▶ [Qué se pide]
Escribe la continuación del texto sobre el Día Mundial de la Salud y el gasto en salud, empezando después de su última oración.

▶ [Fragmento proporcionado]
━━━━━━━━
- Según la Organización Mundial de la Salud (OMS), al menos la mitad de la población mundial sigue sin tener acceso pleno a servicios de salud esenciales 1.
- Además, alrededor del 14% de la población mundial, debe destinar al menos el 10% de su presupuesto familiar para cubrir servicios médicos1.
- • En Ecuador en el 2024, el gasto público en salud representó 6,8% del producto interno bruto (PIB), mientras que el gasto de bolsillo en salud implicó 33,4% del gasto total en salud3.
Cada 7 de abril se conmemora el Día Mundial de la Salud, una fecha que marca el aniversario de la fundación de la Organización Mundial de la Salud (OMS) en 19482. Este día no solo celebra los avances de la medicina moderna, sino que funciona como un llamado urgente para reflexionar sobre los desafíos sanitarios que enfrentan los países y promover acciones que permitan mejorar el bienestar y la calidad de vida de las personas.
Al respecto, la salud es reconocida como un derecho fundamental; sin embargo, las disparidades globales persisten. La OMS estima que millones de personas se ven empujadas a la pobreza cada año debido a los gastos directos de salud. En este sentido, el enfoque de la salud preventiva se vuelve vital para la sostenibilidad de los sistemas públicos1.
Actualmente, el gasto directo en atención de salud continúa generando dificultades económicas crecientes para las familias. Según los datos disponibles, más de mil millones de personas, alrededor del 14% de la población mundial, debe destinar al menos el 10% de su presupuesto familiar para cubrir servicios médicos, un nivel considerado económicamente catastrófico1.
━━━━━━━━
▶ [Material proporcionado]
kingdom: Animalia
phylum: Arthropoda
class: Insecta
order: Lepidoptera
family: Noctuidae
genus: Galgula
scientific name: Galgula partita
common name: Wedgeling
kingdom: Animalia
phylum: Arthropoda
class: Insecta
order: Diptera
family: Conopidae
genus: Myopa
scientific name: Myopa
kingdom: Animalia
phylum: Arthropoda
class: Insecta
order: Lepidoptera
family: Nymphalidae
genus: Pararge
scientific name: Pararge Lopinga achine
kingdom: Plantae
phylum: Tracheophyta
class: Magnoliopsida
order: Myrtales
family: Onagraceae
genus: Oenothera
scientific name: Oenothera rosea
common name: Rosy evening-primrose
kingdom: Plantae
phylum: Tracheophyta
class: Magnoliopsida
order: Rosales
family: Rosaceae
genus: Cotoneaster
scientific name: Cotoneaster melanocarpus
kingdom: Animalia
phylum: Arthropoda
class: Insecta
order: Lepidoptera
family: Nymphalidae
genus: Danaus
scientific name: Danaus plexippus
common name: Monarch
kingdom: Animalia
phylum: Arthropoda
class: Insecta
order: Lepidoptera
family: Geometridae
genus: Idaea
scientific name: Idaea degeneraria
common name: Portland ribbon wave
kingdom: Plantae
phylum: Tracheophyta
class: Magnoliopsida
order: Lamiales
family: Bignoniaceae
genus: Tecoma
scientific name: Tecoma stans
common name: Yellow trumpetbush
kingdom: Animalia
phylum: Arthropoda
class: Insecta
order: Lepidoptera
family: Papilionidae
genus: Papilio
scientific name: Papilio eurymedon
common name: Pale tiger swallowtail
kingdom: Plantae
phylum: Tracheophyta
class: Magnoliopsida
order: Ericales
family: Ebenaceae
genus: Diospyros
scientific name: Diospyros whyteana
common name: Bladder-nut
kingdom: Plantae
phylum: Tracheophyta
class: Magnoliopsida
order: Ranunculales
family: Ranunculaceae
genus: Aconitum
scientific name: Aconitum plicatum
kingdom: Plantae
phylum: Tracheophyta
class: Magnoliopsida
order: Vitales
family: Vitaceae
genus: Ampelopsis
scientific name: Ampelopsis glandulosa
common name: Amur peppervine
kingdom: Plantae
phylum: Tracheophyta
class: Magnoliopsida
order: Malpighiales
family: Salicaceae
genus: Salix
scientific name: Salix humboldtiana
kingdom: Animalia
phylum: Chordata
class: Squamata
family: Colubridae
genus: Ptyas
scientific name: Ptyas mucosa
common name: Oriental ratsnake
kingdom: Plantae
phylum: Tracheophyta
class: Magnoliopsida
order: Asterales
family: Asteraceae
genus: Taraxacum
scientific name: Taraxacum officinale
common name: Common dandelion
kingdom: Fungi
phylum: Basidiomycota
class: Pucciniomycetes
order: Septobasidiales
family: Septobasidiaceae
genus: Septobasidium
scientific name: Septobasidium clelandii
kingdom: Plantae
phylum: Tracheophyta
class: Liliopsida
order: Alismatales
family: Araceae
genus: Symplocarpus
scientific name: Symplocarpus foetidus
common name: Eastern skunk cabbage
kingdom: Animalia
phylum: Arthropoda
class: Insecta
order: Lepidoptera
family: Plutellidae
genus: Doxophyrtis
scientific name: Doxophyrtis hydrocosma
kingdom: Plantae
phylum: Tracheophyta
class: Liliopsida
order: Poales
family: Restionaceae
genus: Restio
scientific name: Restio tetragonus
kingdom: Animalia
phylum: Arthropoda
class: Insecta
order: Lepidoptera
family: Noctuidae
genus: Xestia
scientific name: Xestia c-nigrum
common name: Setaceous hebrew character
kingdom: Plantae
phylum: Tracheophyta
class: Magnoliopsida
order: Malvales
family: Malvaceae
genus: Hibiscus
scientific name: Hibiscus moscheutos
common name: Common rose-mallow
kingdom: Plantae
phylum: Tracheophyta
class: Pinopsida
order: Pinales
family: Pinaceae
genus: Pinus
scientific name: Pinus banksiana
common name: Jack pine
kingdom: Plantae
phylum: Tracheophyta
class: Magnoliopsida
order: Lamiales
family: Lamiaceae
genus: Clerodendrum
━━━━━━━━
▶ [Resultado obtenido]
Esto ha provocado que unos 1300 millones de individuos caigan en la pobreza o vean deteriorada su situación, incluyendo a 300 millones que ya vivían en pobreza extrema. Estas presiones económicas obligan a muchos hogares a escoger entre costear una consulta médica, comprar alimentos, acceder a agua segura o enviar a sus hijos a la escuela, decisiones que pueden retrasar el tratamiento oportuno de enfermedades prevenibles y derivar en desenlaces más graves1.
Panorama Ecuador
Ecuador ha mostrado avances importantes en salud pública: la esperanza de vida llegó a 77,6 años en 2024, mientras la mortalidad infantil se redujo casi a la mitad desde el año 2000. Al mismo tiempo, el país atraviesa cambios demográficos acelerados, con un aumento de la población mayor de 65 años y un 25,2% de personas en situación de pobreza en 2022, lo que influye directamente en el acceso a servicios esenciales4.
En materia de financiamiento, los datos muestran que en 2024 el gasto de bolsillo —es decir, los pagos directos que realizan las personas y familias para acceder a servicios médicos— alcanzó el 33,4% % del gasto total en salud. Esta proporción sigue representando una carga significativa para los hogares3.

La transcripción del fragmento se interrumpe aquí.